PayPal CFO Jorgensen Steps Down After 6-Month Medical Leave

PayPal

Six months after taking a health-related leave of absence, PayPal’s CFO is stepping down.

Blake Jorgensen, who became the company’s chief financial officer last year, resigned from that position Tuesday (March 7), PayPal said in a news release.

The company had announced in September that Jorgensen would be taking medical leave, with Gabrielle Rabinovitch becoming the company’s acting finance chief. PayPal said in the release that Rabinovitch will continue in that role.

Jorgensen, who has served as CFO for companies that include Yahoo, Electronic Arts and Levi Strauss, became PayPal’s finance chief in August.

His departure comes amid what PYMNTS deemed this week as “an ongoing changing of the CFO guard” at companies that include — so far this year — Visa, Payoneer and Intuit.

In many cases, these departures involve longtime leaders making way for “younger and frequently digital-first colleagues,” PYMNTS wrote, as the digital resources available to CFOs continue to transform the role.

“I feel like I’m a big sounding board, not only for the CEO but also the rest of the team,” Leslie Daniel, who became CFO of Genera earlier this year, told PYMNTS. “We really work together. There’s a lot of decisions to be made about what we’re doing.”

As economic uncertainty has companies increasingly looking inward and adjusting operations, the role of the finance chief as a strategic leader has become more and more pronounced.

Kevin Held, CFO at Hazeltree, told PYMNTS in an interview earlier this the year that “finance and accounting teams have become much more of a business partner…”

“I’ve compared being a CFO to the idea of a navigator on a plane,” Jerry Fadden, CFO at direct-to-consumer (D2C) insurance provider Kin, told PYMNTS in a separate interview. “… You’re constantly making adjustments and covering a broad array of … operational issues.”

Meanwhile, corporate CFOs are reportedly spending less time in their roles as their responsibilities move beyond finance. It’s a trend that’s due to a change in corporate structure and an evolution of the job of chief financial officer beyond the “bean counter” role.

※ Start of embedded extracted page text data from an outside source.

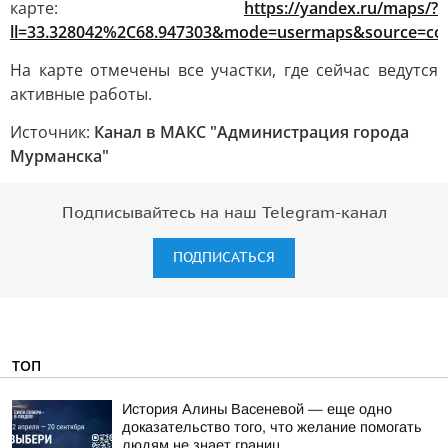
карте:
https://yandex.ru/maps/?
ll=33.328042%2C68.947303&mode=usermaps&source=co
На карте отмечены все участки, где сейчас ведутся
активные работы.
Источник:
Канал в МАКС "Администрация города
Мурманска"
Подписывайтесь на наш Telegram-канал
ПОДПИСАТЬСЯ
ТОП
История Алины Васеневой — еще одно
доказательство того, что желание помогать
людям не знает границ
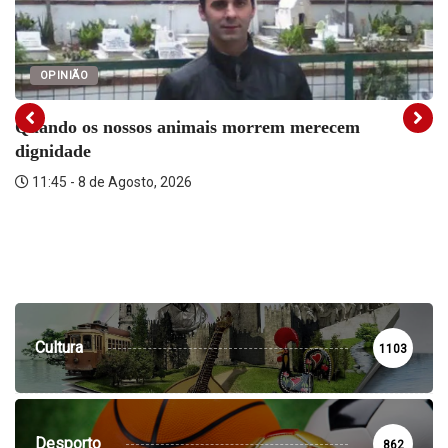
OPINIÃO
Quando os nossos animais morrem merecem
dignidade
11:45 - 8 de Agosto, 2026
Cultura
1103
Desporto
862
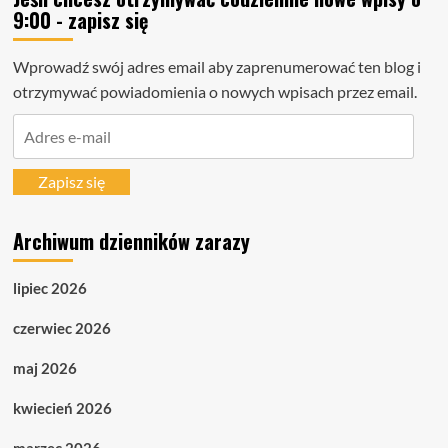
9:00 - zapisz się
Wprowadź swój adres email aby zaprenumerować ten blog i
otrzymywać powiadomienia o nowych wpisach przez email.
Adres
e-
mail
Zapisz się
Archiwum dzienników zarazy
lipiec 2026
czerwiec 2026
maj 2026
kwiecień 2026
marzec 2026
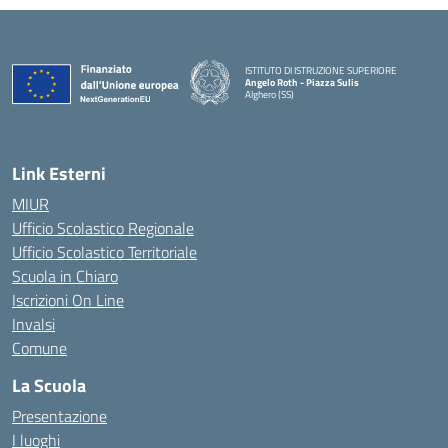
ISTITUTO DI ISTRUZIONE SUPERIORE
Angelo Roth - Piazza Sulis
Alghero (SS)
— Visita la pagina iniziale della scuola
Link Esterni
MIUR
Ufficio Scolastico Regionale
Ufficio Scolastico Territoriale
Scuola in Chiaro
Iscrizioni On Line
Invalsi
Comune
La Scuola
Presentazione
I luoghi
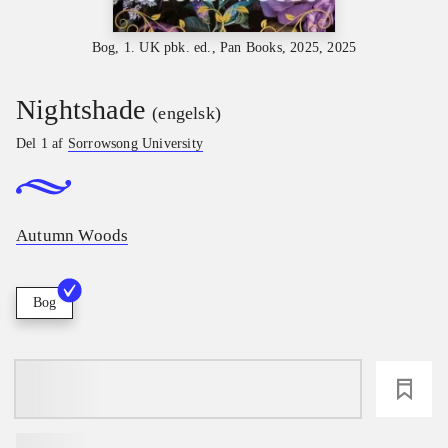
Bog, 1. UK pbk. ed., Pan Books, 2025, 2025
Nightshade
(engelsk)
Del 1 af
Sorrowsong University
Autumn Woods
Bog
loading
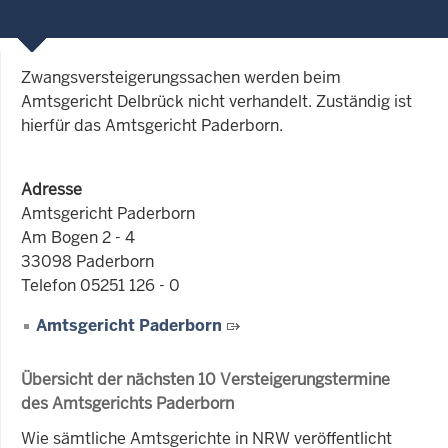
Zwangsversteigerungssachen werden beim
Amtsgericht Delbrück nicht verhandelt. Zuständig ist
hierfür das Amtsgericht Paderborn.
Adresse
Amtsgericht Paderborn
Am Bogen 2 - 4
33098 Paderborn
Telefon 05251 126 - 0
Amtsgericht Paderborn
Übersicht der nächsten 10 Versteigerungstermine
des Amtsgerichts Paderborn
Wie sämtliche Amtsgerichte in NRW veröffentlicht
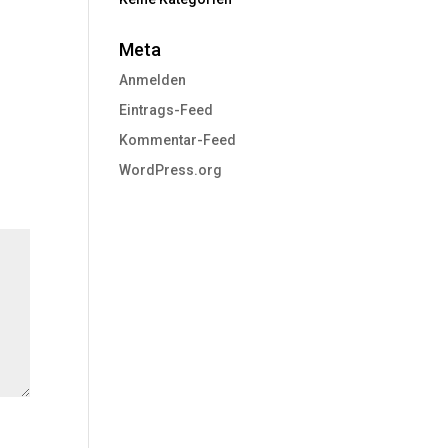
Meta
Anmelden
Eintrags-Feed
Kommentar-Feed
WordPress.org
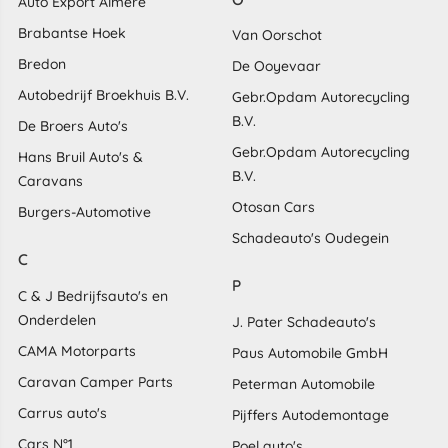
Auto Export Almere
Brabantse Hoek
Van Oorschot
Bredon
De Ooyevaar
Autobedrijf Broekhuis B.V.
Gebr.Opdam Autorecycling
B.V.
De Broers Auto's
Gebr.Opdam Autorecycling
Hans Bruil Auto's &
B.V.
Caravans
Otosan Cars
Burgers-Automotive
Schadeauto's Oudegein
C
P
C & J Bedrijfsauto's en
Onderdelen
J. Pater Schadeauto's
CAMA Motorparts
Paus Automobile GmbH
Caravan Camper Parts
Peterman Automobile
Carrus auto's
Pijffers Autodemontage
Cars N°1
Poel auto's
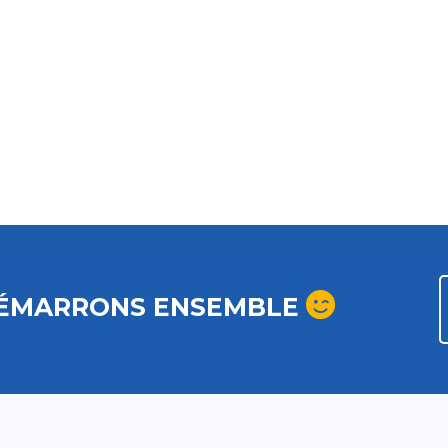
ÉMARRONS ENSEMBLE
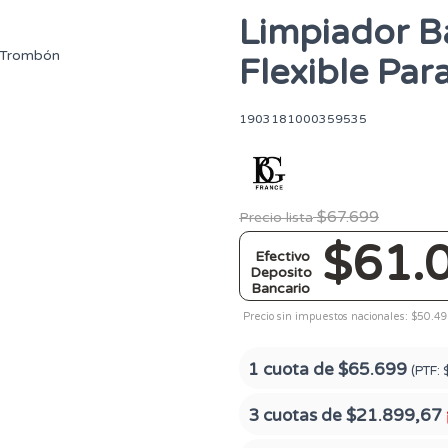
Limpiador 
Flexible Pa
1903181000359535
$67.699
Precio lista
$61.
Efectivo
Deposito
Bancario
Precio sin impuestos nacionales: $50.4
1 cuota de
$65.699
(PTF:
3 cuotas de
$21.899,67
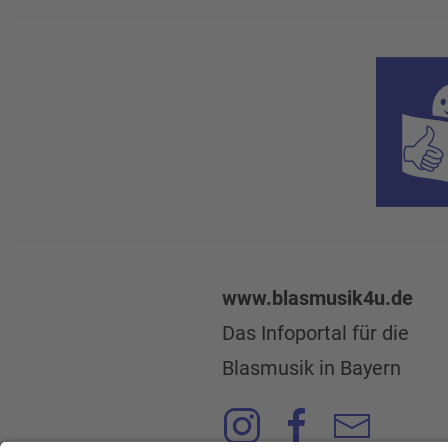
www.blasmusik4u.de
Das Infoportal für die
Blasmusik in Bayern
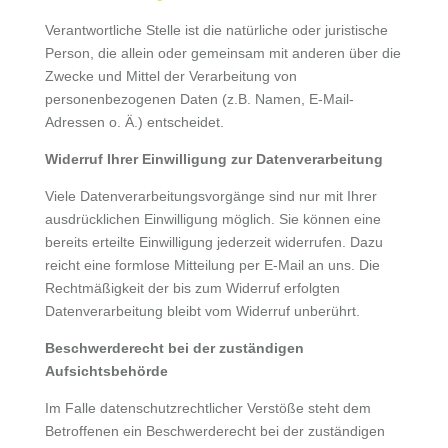
Verantwortliche Stelle ist die natürliche oder juristische
Person, die allein oder gemeinsam mit anderen über die
Zwecke und Mittel der Verarbeitung von
personenbezogenen Daten (z.B. Namen, E-Mail-
Adressen o. Ä.) entscheidet.
Widerruf Ihrer Einwilligung zur Datenverarbeitung
Viele Datenverarbeitungsvorgänge sind nur mit Ihrer
ausdrücklichen Einwilligung möglich. Sie können eine
bereits erteilte Einwilligung jederzeit widerrufen. Dazu
reicht eine formlose Mitteilung per E-Mail an uns. Die
Rechtmäßigkeit der bis zum Widerruf erfolgten
Datenverarbeitung bleibt vom Widerruf unberührt.
Beschwerderecht bei der zuständigen
Aufsichtsbehörde
Im Falle datenschutzrechtlicher Verstöße steht dem
Betroffenen ein Beschwerderecht bei der zuständigen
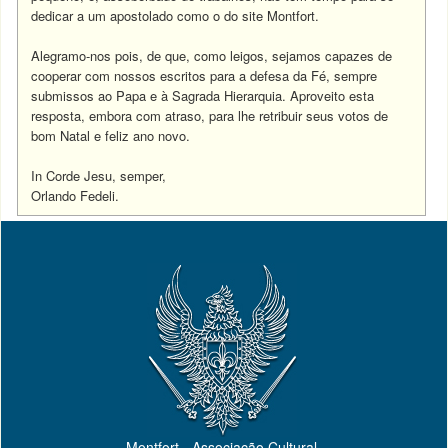
dedicar a um apostolado como o do site Montfort.
Alegramo-nos pois, de que, como leigos, sejamos capazes de
cooperar com nossos escritos para a defesa da Fé, sempre
submissos ao Papa e à Sagrada Hierarquia. Aproveito esta
resposta, embora com atraso, para lhe retribuir seus votos de
bom Natal e feliz ano novo.
In Corde Jesu, semper,
Orlando Fedeli.
Montfort - Associação Cultural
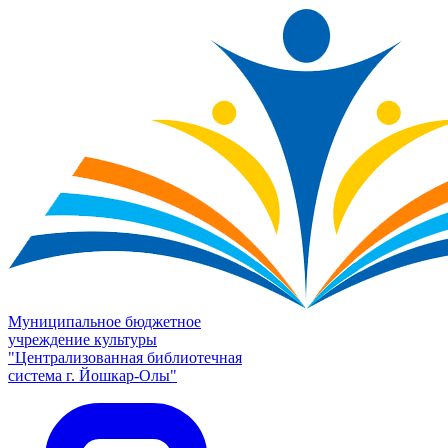
Муниципальное бюджетное
учреждение культуры
"Централизованная библиотечная
система г. Йошкар-Олы"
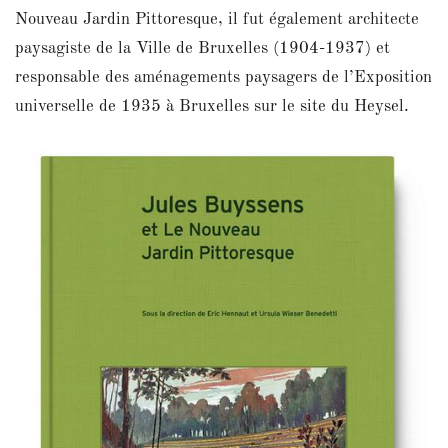
Nouveau Jardin Pittoresque, il fut également architecte
paysagiste de la Ville de Bruxelles (1904-1937) et
responsable des aménagements paysagers de l’Exposition
universelle de 1935 à Bruxelles sur le site du Heysel.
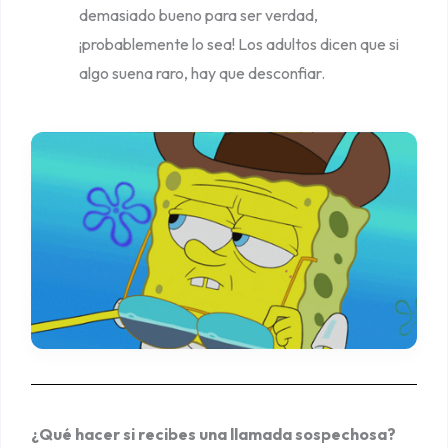
demasiado bueno para ser verdad,
¡probablemente lo sea! Los adultos dicen que si
algo suena raro, hay que desconfiar.
¿Qué hacer si recibes una llamada sospechosa?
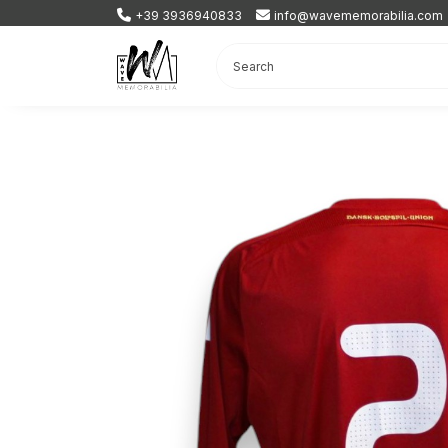
+39 3936940833
info@wavememorabilia.com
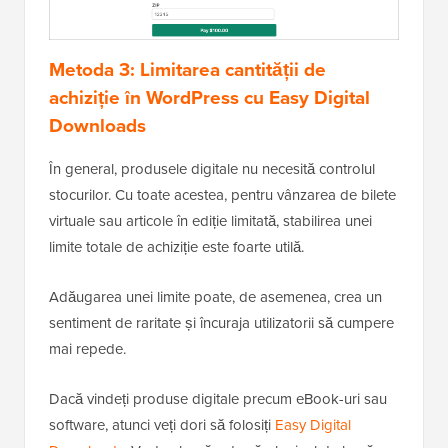
Metoda 3: Limitarea cantității de
achiziție în WordPress cu Easy Digital
Downloads
În general, produsele digitale nu necesită controlul
stocurilor. Cu toate acestea, pentru vânzarea de bilete
virtuale sau articole în ediție limitată, stabilirea unei
limite totale de achiziție este foarte utilă.
Adăugarea unei limite poate, de asemenea, crea un
sentiment de raritate și încuraja utilizatorii să cumpere
mai repede.
Dacă vindeți produse digitale precum eBook-uri sau
software, atunci veți dori să folosiți
Easy Digital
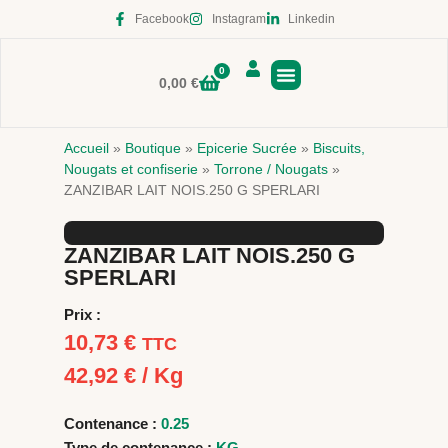
Facebook
Instagram
Linkedin
0
0,00
€
Boutique en ligne
Accueil
»
Boutique
»
Epicerie Sucrée
»
Biscuits,
Nougats et confiserie
»
Torrone / Nougats
»
ZANZIBAR LAIT NOIS.250 G SPERLARI
ZANZIBAR LAIT NOIS.250 G
SPERLARI
Prix :
10,73
€
TTC
42,92
€
/ Kg
Contenance :
0.25
Type de contenance :
KG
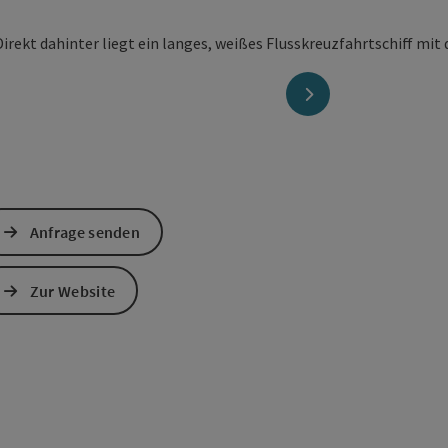
nächstes Element
Anfrage senden
Zur Website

“What we’re seeing more now is that the pressures and responsibilities of the CFO have become more and more, and they’ve really become a key part of that C-suite decision-making party,” Gina Gutzeit, whose FTI Consulting monitors CFO job tenure, said. “I think that responsibility has become sort of a catalyst where if they don’t like the direction of the company or they don’t see eye-to-eye with the CEO, that might lead to turnover.”